# Task objective
Rewrite the report on John Galliano's conviction from "Aurelien Hamelle, Galliano's" to "before the verdict.", changing every "designer" to "couturier".

# Text provided
*** Begin section ***

Paris (CNN) -- Flamboyant fashion designer John Galliano was found guilty Thursday on charges of making anti-Semitic comments against at least three people in a Paris cafe.
The French court gave him a suspended fine of 6,000 euros ($8,415) in total, but he was not sentenced to jail time. The three plaintiffs were awarded one symbolic euro each in damages.
Aurelien Hamelle, Galliano's lawyer, told CNN he was not surprised by the verdict.
He said the designer was happy it was all over and wants to put the whole episode behind him. Galliano was not present at the trial because he didn't want to face the media, his lawyer added.
Galliano was convicted on charges of making public insults based on origin, religious affiliation, race or ethnicity, related to two incidents at the same Paris cafe, one in February this year and one in October 2010.
He must pay a 4,000-euro ($5,620) suspended fine for the incident in February and the remainder for the incident four months earlier, the court ruled. He was also ordered to pay the costs of four anti-racism groups involved in the trial.
The designer could have faced up to six months in jail and a fine of 22,500 euros ($32,410), prosecutors said before the verdict.

*** End section ***

# Extracted records
*** Begin section ***

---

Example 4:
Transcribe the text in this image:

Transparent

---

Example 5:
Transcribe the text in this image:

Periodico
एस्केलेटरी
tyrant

*** End section ***

# Output for this task
Aurelien Hamelle, Galliano's lawyer, told CNN he was not surprised by the verdict.
He said the couturier was happy it was all over and wants to put the whole episode behind him. Galliano was not present at the trial because he didn't want to face the media, his lawyer added.
Galliano was convicted on charges of making public insults based on origin, religious affiliation, race or ethnicity, related to two incidents at the same Paris cafe, one in February this year and one in October 2010.
He must pay a 4,000-euro ($5,620) suspended fine for the incident in February and the remainder for the incident four months earlier, the court ruled. He was also ordered to pay the costs of four anti-racism groups involved in the trial.
The couturier could have faced up to six months in jail and a fine of 22,500 euros ($32,410), prosecutors said before the verdict.